Would you reproduce exactly, and only, the lines starting at the one with "87: (229, 264)" and ending at the last line of the data, with both included? Leave the pictures out.

"""

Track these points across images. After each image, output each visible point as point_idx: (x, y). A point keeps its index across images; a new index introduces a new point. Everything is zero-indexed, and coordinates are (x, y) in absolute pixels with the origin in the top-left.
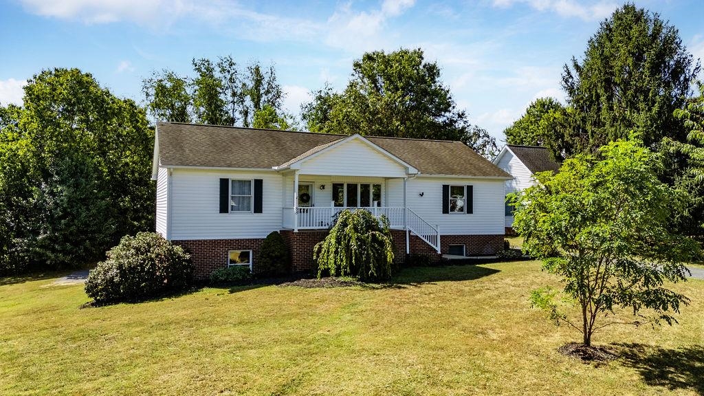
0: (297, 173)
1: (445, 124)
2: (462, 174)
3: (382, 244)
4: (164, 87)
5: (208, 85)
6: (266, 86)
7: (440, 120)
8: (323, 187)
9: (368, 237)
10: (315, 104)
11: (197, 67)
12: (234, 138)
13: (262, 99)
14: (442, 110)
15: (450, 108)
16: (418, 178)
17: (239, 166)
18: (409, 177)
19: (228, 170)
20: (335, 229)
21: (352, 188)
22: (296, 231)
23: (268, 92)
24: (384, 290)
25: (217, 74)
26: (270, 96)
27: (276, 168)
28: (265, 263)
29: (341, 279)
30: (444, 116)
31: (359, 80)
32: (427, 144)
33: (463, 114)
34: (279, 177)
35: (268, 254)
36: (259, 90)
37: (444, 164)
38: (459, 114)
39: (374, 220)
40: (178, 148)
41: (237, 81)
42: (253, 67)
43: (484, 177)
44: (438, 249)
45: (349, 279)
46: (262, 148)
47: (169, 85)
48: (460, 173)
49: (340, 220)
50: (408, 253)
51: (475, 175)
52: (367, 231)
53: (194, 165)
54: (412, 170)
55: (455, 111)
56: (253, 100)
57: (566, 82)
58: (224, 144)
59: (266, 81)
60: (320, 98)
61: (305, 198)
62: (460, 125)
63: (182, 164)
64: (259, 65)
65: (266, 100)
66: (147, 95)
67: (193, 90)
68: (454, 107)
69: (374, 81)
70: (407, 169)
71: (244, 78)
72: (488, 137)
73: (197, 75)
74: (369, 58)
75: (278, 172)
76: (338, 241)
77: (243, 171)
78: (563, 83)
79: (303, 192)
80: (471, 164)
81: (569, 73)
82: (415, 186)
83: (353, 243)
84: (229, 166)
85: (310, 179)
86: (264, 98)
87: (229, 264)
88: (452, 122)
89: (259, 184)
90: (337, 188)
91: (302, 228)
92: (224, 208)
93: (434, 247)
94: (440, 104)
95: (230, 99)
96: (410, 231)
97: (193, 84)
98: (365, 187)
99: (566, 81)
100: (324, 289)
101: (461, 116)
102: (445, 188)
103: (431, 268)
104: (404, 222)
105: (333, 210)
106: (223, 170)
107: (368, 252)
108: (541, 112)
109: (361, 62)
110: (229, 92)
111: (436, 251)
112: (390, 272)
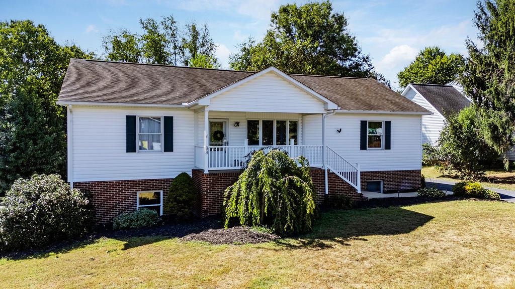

"""

SOLVED PROBLEM:
87: (229, 264)
88: (452, 122)
89: (259, 184)
90: (337, 188)
91: (302, 228)
92: (224, 208)
93: (434, 247)
94: (440, 104)
95: (230, 99)
96: (410, 231)
97: (193, 84)
98: (365, 187)
99: (566, 81)
100: (324, 289)
101: (461, 116)
102: (445, 188)
103: (431, 268)
104: (404, 222)
105: (333, 210)
106: (223, 170)
107: (368, 252)
108: (541, 112)
109: (361, 62)
110: (229, 92)
111: (436, 251)
112: (390, 272)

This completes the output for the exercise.